__How to complete this task__. After going through the data below, state how many lines contain "goldentime", and nothing else.

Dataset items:

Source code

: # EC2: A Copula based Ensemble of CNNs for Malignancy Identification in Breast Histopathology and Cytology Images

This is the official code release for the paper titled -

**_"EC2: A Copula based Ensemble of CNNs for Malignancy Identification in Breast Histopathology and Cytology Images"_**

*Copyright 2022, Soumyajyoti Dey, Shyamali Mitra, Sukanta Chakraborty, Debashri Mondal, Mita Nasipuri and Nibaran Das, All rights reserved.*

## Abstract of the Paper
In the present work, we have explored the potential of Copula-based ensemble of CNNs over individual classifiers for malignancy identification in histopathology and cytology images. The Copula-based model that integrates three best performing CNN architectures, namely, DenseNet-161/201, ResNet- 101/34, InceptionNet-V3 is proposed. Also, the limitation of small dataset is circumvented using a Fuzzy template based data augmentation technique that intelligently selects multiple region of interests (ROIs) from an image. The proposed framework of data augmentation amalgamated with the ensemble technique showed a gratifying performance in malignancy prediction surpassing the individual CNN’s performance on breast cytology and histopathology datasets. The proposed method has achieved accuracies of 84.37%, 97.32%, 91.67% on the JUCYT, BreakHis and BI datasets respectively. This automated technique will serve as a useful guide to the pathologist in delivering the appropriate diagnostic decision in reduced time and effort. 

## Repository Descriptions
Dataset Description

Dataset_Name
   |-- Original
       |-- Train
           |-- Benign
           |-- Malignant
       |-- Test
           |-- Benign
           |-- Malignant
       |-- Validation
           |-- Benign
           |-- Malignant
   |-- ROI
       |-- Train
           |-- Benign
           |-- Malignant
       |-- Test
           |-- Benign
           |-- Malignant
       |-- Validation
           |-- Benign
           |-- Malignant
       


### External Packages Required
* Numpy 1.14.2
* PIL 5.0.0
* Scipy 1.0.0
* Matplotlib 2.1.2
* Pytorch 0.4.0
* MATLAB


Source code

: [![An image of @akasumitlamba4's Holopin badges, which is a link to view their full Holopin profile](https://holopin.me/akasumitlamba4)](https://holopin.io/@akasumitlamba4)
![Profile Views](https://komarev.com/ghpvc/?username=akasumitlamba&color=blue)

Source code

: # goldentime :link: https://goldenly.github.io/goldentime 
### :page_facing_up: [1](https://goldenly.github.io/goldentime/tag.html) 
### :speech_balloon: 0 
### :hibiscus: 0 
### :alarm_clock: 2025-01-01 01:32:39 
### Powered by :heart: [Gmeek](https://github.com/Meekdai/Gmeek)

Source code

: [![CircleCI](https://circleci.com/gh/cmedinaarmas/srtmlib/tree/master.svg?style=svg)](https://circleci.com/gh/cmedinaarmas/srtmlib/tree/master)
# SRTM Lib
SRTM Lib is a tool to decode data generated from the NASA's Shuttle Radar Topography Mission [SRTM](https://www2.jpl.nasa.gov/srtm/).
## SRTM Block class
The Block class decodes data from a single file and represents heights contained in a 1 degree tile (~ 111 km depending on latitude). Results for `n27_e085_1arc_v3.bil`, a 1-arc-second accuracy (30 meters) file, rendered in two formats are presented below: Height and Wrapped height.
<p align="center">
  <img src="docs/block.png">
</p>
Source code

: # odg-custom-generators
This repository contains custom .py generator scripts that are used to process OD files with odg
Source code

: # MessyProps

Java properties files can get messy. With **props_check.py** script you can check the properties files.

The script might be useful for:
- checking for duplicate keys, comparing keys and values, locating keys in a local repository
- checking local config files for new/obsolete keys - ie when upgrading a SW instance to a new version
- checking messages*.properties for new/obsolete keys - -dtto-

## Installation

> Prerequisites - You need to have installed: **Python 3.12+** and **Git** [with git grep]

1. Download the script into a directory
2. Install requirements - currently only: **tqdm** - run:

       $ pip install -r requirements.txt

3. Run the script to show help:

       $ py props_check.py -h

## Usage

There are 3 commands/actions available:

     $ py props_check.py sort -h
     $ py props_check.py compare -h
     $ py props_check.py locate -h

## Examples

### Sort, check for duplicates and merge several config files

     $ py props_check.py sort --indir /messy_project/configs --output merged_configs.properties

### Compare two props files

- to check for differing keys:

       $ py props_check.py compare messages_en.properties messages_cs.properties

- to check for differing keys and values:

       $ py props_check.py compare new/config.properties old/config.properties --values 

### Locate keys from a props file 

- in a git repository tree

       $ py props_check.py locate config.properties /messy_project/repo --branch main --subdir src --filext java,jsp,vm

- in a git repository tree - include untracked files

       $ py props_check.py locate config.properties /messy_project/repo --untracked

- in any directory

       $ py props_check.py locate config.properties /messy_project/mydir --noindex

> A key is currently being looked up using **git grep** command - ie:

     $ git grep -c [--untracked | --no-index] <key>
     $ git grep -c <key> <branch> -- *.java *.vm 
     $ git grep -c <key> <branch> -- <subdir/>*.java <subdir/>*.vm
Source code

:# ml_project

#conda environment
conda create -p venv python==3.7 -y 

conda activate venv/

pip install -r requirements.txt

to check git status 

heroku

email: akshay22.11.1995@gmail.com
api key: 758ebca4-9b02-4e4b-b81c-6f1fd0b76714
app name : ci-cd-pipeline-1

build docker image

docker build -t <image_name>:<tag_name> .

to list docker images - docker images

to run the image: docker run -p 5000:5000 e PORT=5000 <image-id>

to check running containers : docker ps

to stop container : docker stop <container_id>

__Response below__. 2